March 22nd, 2002

devil girl

News for the day...

Okay, first, I must say I feel rather accomplished. I actually started on my B.O.S. (gasp). Nothing major, just went through a few emails and made some new folders. Still, its a start. I got into MS works, which I've never really used before and found some cool things (to me anyway). I found a recipie thing...yay! I've already put it to use. Just two recipies in there so far, but its a start. I just need to get grandma's recipy boxes from her now so I can work on that cook book. Heh. I downloaded nero too. Yay me!
I got an email today from my best friend from high school! I wrote her through classmates.com, and she wrote back! I was sooo happy I wanted to cry. I haven't talked to her in years. I remember living with her right after high school, but its late, so that's a story for another time. She's married (which I knew, she got married before she left state), has 2 kids now. I was there for the birth of her daughter, apparently they have a 4 year old son now. Still can't say that I like her husband much, but I'm glad things are working out for her, and that I found her again. I'm ecstatic!! She's looking at being up here in June. I'd love to see her again. I've missed her. I think about her a lot, I always have. *happy sigh*
  • Current Mood
    accomplished accomplished
devil girl

Fairy tale...

On the drive home, I was thinking.
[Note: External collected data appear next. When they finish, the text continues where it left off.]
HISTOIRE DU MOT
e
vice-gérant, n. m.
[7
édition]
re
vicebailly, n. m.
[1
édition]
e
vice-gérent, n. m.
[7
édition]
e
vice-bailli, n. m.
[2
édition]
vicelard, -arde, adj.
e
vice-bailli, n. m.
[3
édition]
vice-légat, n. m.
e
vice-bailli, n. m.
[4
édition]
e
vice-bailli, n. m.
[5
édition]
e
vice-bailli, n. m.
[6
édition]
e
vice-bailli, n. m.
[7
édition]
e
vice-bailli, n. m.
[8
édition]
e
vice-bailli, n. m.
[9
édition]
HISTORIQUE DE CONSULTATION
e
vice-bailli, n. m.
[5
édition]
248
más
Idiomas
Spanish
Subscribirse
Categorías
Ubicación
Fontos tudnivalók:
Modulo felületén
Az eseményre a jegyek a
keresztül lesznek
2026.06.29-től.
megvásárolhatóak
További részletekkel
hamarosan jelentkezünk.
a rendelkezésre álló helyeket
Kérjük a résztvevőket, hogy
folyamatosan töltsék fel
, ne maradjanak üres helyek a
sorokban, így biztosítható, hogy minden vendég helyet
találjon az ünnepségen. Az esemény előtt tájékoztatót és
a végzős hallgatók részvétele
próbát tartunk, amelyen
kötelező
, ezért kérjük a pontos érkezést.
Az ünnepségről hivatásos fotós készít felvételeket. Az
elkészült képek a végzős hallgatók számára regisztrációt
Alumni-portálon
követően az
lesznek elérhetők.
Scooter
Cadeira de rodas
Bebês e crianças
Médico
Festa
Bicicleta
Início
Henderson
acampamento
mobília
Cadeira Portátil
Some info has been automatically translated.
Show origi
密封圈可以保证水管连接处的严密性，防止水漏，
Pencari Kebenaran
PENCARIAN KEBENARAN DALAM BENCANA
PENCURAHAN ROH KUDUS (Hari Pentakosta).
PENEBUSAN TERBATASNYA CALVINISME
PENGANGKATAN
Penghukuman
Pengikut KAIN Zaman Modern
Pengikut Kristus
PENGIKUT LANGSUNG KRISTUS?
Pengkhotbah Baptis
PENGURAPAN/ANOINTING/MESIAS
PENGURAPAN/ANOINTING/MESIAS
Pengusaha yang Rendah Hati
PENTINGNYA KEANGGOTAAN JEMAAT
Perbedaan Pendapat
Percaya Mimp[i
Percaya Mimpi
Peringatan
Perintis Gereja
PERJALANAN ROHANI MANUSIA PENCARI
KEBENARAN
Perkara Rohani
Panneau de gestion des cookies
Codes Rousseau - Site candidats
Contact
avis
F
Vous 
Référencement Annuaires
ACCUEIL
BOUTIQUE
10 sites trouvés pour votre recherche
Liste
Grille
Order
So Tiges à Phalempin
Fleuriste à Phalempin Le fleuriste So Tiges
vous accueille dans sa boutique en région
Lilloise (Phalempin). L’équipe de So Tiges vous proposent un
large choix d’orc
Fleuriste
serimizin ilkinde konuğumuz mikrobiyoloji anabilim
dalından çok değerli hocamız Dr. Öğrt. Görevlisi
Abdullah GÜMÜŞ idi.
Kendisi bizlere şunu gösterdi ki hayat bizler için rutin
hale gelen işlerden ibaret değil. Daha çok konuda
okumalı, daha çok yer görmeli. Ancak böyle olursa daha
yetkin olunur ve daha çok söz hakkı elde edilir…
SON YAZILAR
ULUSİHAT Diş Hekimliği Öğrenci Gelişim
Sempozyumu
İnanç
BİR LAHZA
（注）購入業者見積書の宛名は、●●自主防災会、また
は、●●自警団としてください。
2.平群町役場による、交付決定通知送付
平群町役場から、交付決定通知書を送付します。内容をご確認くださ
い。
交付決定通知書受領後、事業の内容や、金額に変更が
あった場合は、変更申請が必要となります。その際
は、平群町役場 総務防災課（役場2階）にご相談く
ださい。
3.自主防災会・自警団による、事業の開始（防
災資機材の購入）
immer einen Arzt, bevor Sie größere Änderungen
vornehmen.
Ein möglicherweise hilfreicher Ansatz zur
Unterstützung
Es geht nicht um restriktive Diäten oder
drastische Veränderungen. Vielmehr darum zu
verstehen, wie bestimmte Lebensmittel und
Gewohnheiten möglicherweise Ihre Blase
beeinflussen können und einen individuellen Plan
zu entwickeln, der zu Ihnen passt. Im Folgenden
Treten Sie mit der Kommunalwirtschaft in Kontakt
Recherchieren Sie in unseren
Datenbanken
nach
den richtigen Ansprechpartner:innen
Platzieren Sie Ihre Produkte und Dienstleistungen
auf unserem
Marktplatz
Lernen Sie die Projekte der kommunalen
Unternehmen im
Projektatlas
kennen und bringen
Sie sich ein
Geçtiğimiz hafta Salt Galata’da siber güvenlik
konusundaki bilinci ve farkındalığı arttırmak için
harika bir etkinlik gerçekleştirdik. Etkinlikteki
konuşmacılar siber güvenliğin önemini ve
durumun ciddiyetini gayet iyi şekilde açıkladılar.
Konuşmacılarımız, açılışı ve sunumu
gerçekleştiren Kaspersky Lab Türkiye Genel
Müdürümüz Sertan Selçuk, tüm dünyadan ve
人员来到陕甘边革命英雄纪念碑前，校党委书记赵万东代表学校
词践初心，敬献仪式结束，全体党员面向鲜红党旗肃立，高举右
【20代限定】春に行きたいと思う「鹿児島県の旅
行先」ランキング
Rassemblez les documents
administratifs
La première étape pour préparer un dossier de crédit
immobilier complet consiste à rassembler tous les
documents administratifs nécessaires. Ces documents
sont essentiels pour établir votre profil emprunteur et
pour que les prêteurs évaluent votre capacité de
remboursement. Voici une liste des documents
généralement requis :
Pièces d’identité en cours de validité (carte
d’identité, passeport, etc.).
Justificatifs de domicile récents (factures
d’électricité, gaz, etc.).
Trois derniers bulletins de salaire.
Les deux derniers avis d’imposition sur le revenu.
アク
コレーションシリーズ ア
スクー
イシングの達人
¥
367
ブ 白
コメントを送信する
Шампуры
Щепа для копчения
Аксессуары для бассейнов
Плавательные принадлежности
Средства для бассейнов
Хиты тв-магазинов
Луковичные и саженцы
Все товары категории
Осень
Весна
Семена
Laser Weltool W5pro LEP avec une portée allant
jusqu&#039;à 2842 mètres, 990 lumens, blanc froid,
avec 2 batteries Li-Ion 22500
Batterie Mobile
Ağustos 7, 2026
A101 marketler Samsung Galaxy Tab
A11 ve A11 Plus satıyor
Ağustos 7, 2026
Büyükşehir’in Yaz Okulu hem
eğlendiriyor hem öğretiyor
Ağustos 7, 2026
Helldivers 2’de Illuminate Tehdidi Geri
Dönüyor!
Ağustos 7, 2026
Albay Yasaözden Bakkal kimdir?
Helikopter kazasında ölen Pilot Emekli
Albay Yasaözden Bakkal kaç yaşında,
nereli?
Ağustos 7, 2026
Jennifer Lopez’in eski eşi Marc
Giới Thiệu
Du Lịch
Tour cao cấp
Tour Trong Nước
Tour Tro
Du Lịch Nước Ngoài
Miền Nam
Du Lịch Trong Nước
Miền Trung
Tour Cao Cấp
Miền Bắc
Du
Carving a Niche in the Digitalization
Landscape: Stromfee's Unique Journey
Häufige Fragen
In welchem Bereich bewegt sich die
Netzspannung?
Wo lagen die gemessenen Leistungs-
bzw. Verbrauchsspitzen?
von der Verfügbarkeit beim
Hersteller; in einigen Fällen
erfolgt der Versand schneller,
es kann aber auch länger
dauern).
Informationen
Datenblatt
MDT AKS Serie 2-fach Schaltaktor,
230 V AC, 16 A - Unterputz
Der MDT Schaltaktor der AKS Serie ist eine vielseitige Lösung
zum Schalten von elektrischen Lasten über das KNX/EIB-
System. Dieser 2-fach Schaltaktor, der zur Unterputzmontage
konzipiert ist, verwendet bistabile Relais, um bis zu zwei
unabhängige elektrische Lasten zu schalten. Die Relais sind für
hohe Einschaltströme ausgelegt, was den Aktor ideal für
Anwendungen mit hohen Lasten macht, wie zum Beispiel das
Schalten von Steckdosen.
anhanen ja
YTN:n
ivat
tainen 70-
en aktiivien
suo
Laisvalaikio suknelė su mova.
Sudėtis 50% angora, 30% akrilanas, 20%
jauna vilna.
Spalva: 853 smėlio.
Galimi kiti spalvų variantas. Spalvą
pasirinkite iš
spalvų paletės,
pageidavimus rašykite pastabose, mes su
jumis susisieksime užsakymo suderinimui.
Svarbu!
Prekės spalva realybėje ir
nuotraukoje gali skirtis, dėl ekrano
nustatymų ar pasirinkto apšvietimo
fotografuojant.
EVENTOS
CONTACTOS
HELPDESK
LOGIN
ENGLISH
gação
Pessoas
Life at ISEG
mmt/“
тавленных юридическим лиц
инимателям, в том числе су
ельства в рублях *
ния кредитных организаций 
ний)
I came to the conclusion, as I sometimes do, that what I reall want is a love like a fairy tale. I want my Prince Charming to come sweep me away. Fix everything that's wrong in my life and make me into someone new. This, of course, can't be done. I know this.
Most of my life, I've wanted to be someone else. Someone more exciting, someone stronger, someone wilder. I wanted it so bad, that I made someone up. She's in my dreams...and is, and always has been, everything I ever wanted to be. This was how I learned some form of lucid dreaming. I put her through her paces..her life is shit. But, she perseveres. She's strong. Rock solid, and shows little emotion. She's elegant and graceful. She's smooth, cold...with touches of warm spots. She's dark and exotic. She's wild and crazy, living just a little bit on the edge. The dark seductress/bad girl that no man can resist. She's had many names...but the one that's been hers for a long time is Kolby. I don't know why...maybe its my own personal like for that name. For a long time, what I felt was through her. I felt nothing of my own, or tried very hard not to.
I still do this.
When I get hurt, I retreat. I read a book..because its okay to cry for the characters, but it isn't okay to cry for me. Crying is weak. In me it is. In others, its not. In recent years, I've gotten to the point where I despise crying in front of people. It shows them that they've hurt me, and it shows them that I'm weak enough to let them. Needless to say, I grew up with my nose in a book. Where it still resides, with the exception of me being on the internet. But here, I have an escape as well. I roleplay..and for a time, I can *be* someone else. My characters are an extension of me, to some degree. Self expression has never been a real strong point..but it has gotten weaker over the last few years. One of the last vestiges left to me is my writing....which has only recently been opened to others. That is me, the core of me. It is what I think, what I feel, what I want. Writing is my pride and joy, and my ultimate escape. Some days...I wonder if I really know who the real 'me' is.

The very same walls that protect you can become your prison.